**Directions**
After locating the line that contains "drag(284, 173, 563, 173)", quote it and all lines after it through the end of the entries, and nothing more. Pictures stay out.

(Records to use Opens)

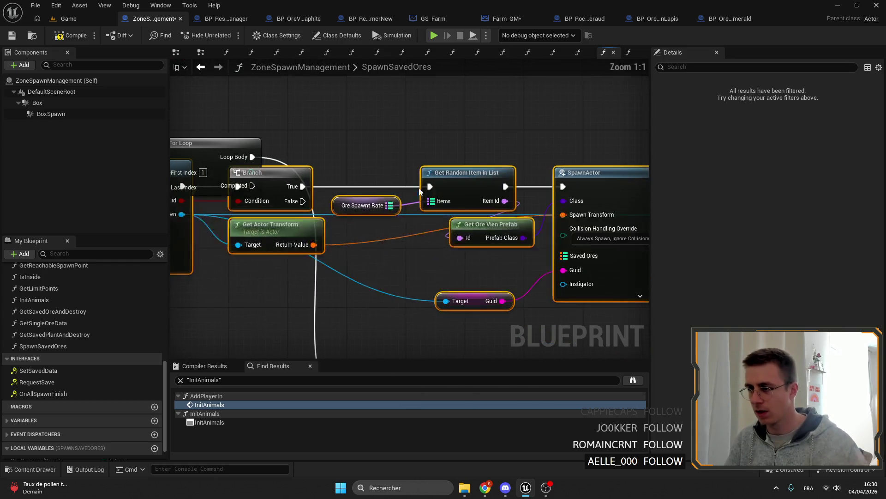
mouse_move(253, 157)
mouse_down()
mouse_move(337, 171)
mouse_move(378, 146)
mouse_up()
scroll(379, 147, down, 5)
scroll(409, 184, up, 1)
drag(414, 190, 582, 189)
click(419, 183)
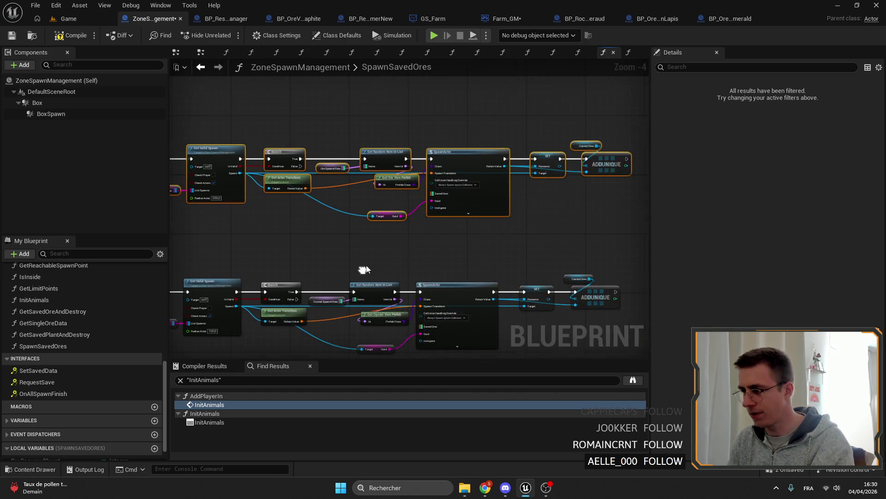
scroll(485, 181, up, 5)
click(388, 158)
drag(388, 158, 404, 227)
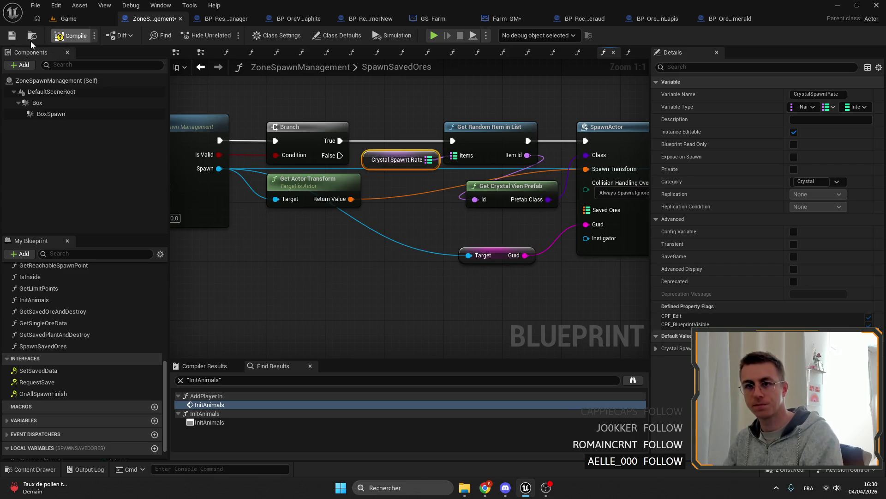
key(ctrl+s)
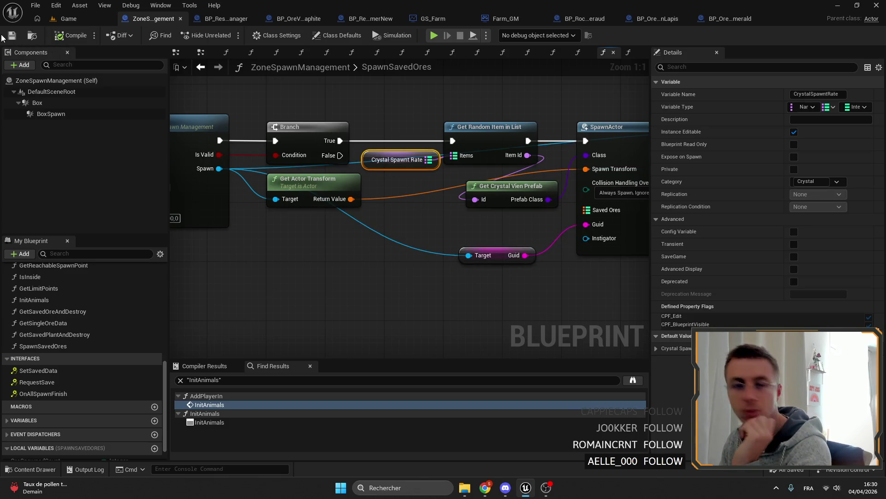
scroll(443, 187, down, 5)
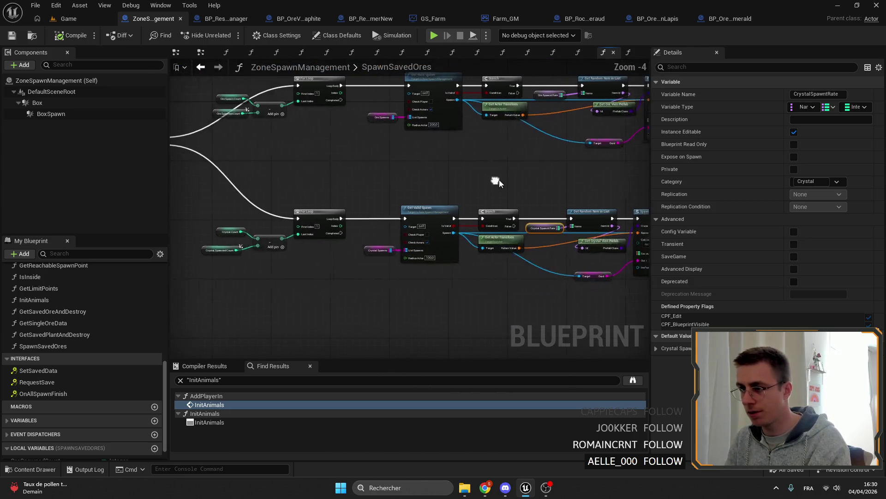
scroll(444, 186, up, 3)
Find references to SpawnResources by name and jump to its call in the EventGraph
drag(443, 186, 388, 208)
scroll(374, 217, down, 5)
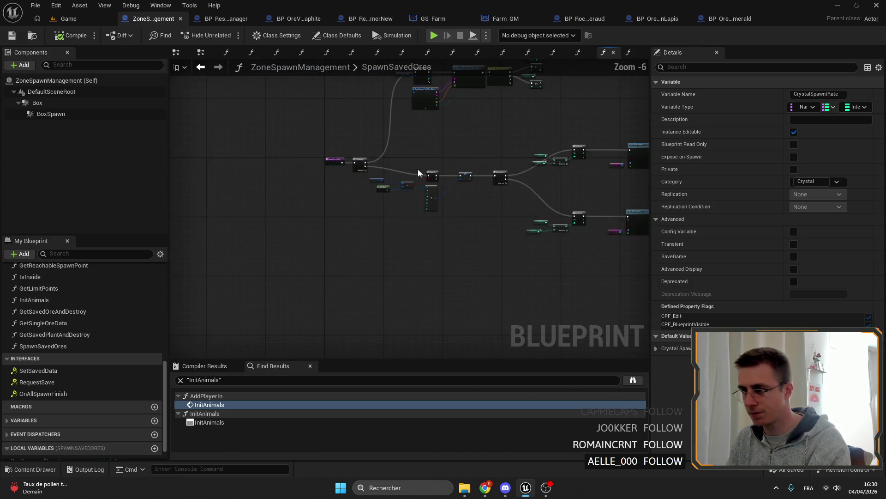
scroll(47, 346, up, 8)
scroll(46, 356, up, 3)
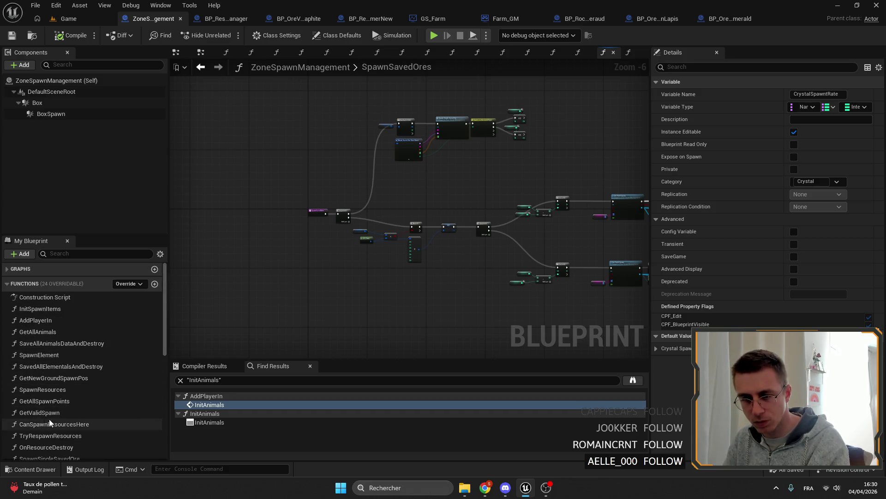
right_click(32, 390)
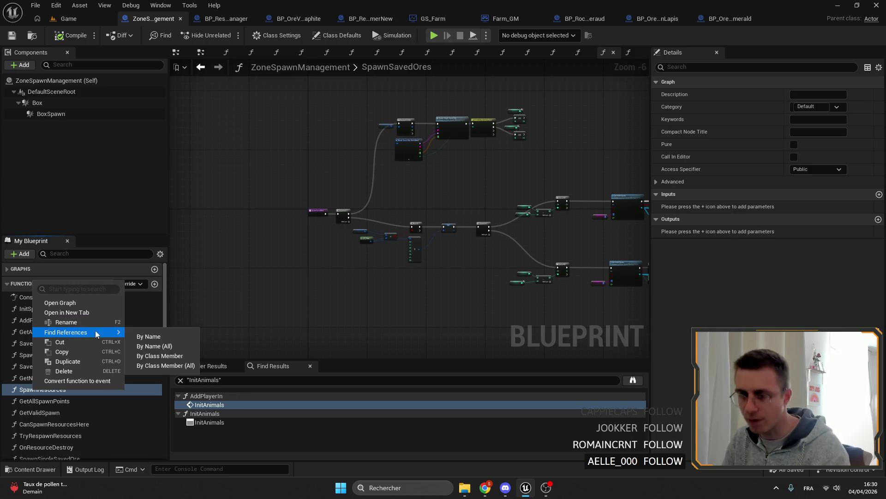
click(146, 337)
double_click(238, 404)
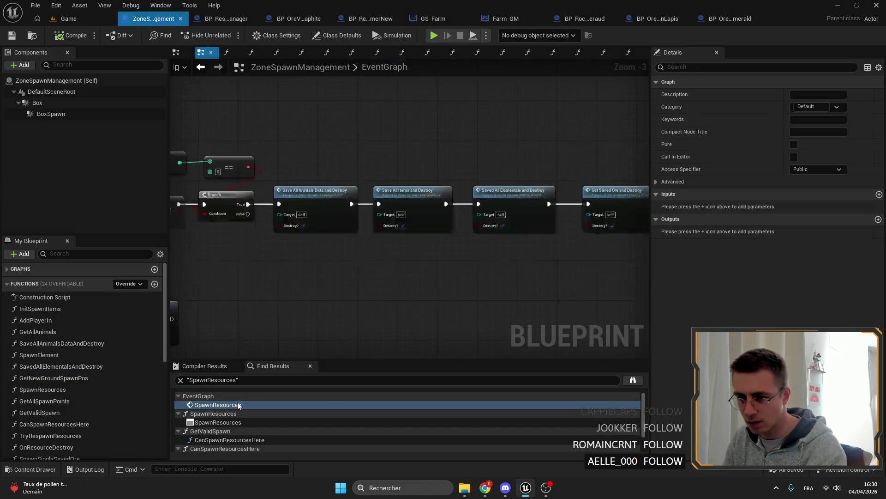
Disconnect Spawn Resources and wire OnAllSpawnFinish straight into Box Overlap Actors
alt+click(358, 208)
drag(389, 216, 303, 286)
mouse_move(624, 277)
mouse_down()
mouse_move(399, 239)
mouse_move(257, 180)
mouse_move(208, 256)
mouse_up()
scroll(530, 217, down, 1)
drag(530, 217, 623, 229)
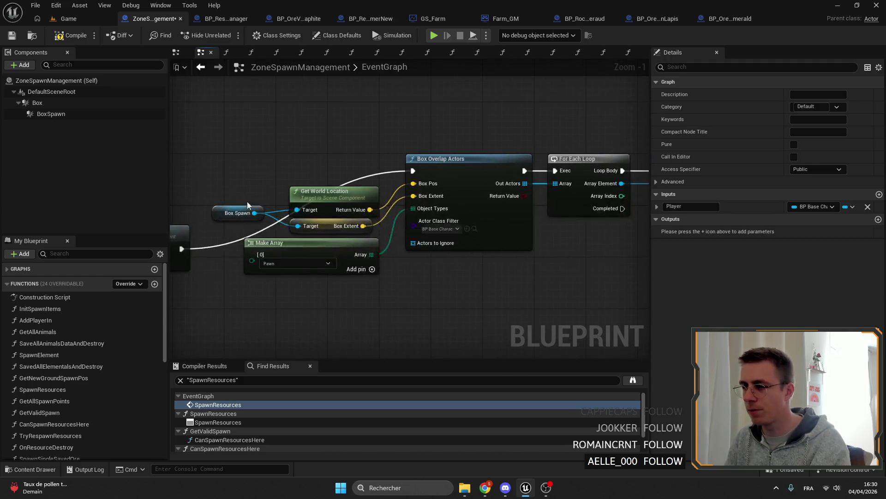
drag(485, 207, 596, 222)
drag(284, 173, 563, 173)
mouse_move(303, 219)
mouse_down()
mouse_move(421, 182)
mouse_move(443, 263)
mouse_up()
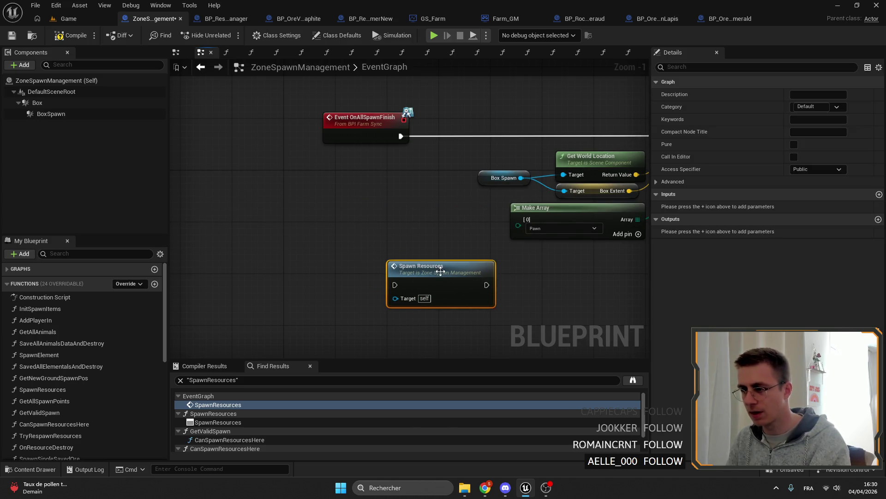
scroll(341, 215, down, 4)
Shift the overlap and loop nodes up-left and inspect Add Player In's node actions
drag(341, 216, 485, 149)
scroll(416, 180, up, 2)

(Records to use Closes)

**Result**
drag(284, 173, 563, 173)
mouse_move(303, 219)
mouse_down()
mouse_move(421, 182)
mouse_move(443, 263)
mouse_up()
scroll(341, 215, down, 4)
Shift the overlap and loop nodes up-left and inspect Add Player In's node actions
drag(341, 216, 485, 149)
scroll(416, 180, up, 2)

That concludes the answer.